» **YOUR INSTRUCTIONS**
Could you copy every line of these records word for word, leaving the pictures out?

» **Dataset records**
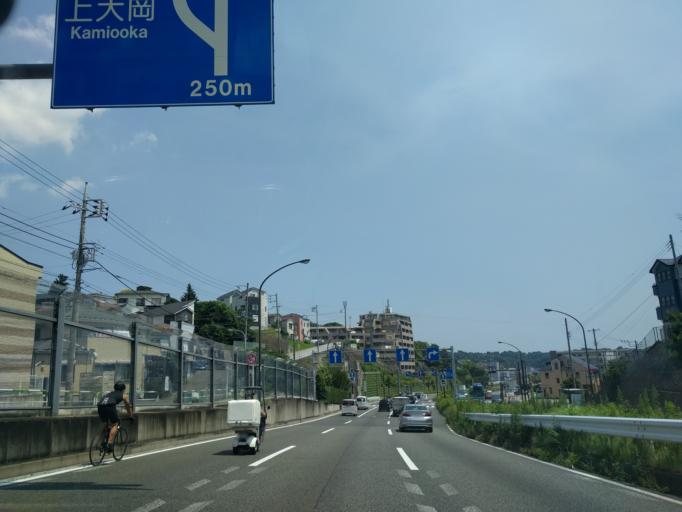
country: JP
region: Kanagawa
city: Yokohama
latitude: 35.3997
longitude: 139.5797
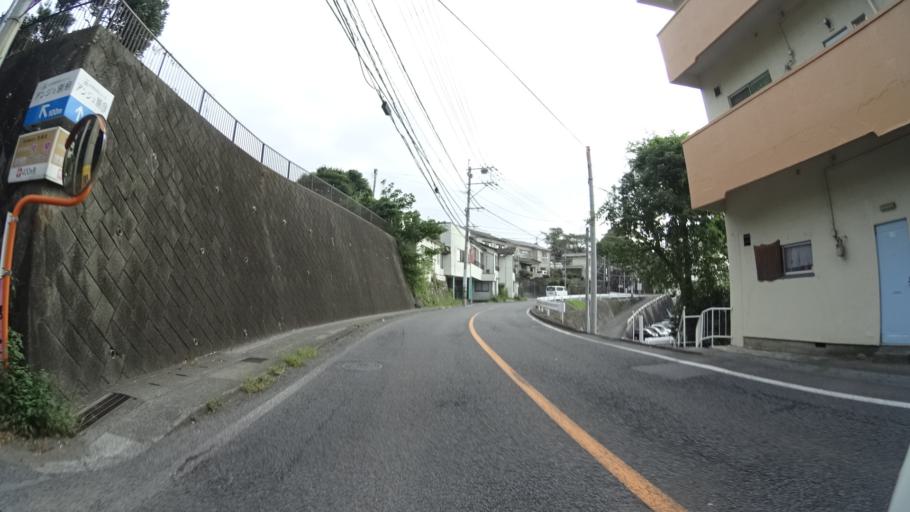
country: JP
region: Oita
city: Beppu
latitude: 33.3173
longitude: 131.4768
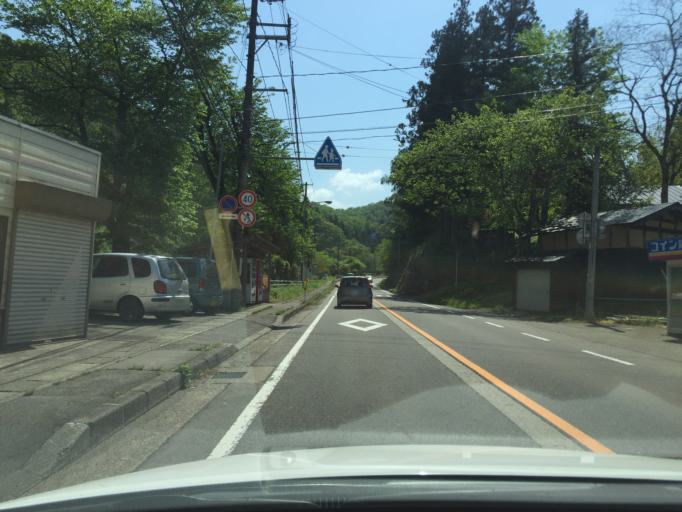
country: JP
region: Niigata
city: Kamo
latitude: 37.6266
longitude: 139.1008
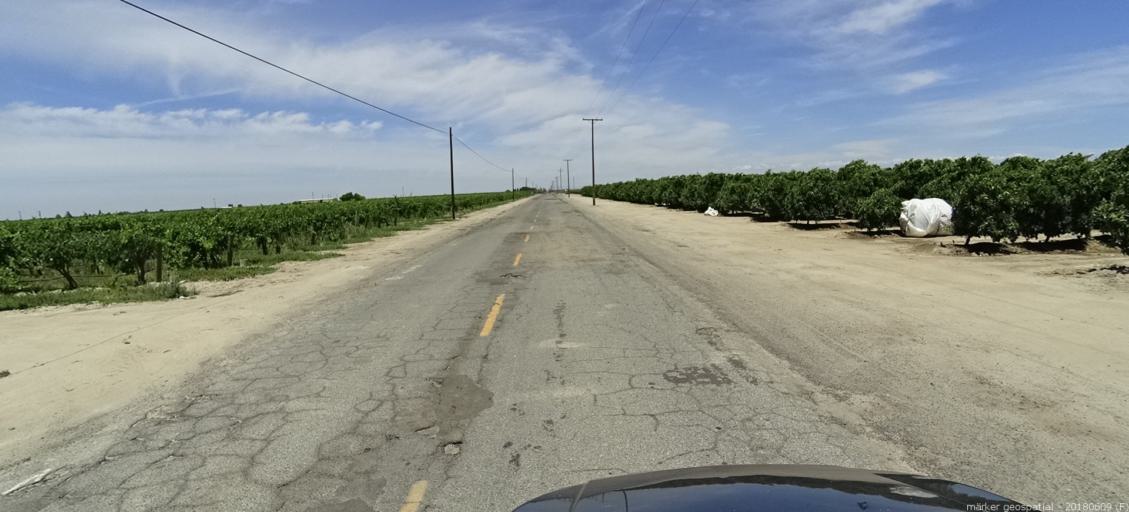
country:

» **ANSWER FOR THIS EXERCISE**
country: JP
region: Kanagawa
city: Yokohama
latitude: 35.3997
longitude: 139.5797
country: JP
region: Oita
city: Beppu
latitude: 33.3173
longitude: 131.4768
country: JP
region: Niigata
city: Kamo
latitude: 37.6266
longitude: 139.1008
country:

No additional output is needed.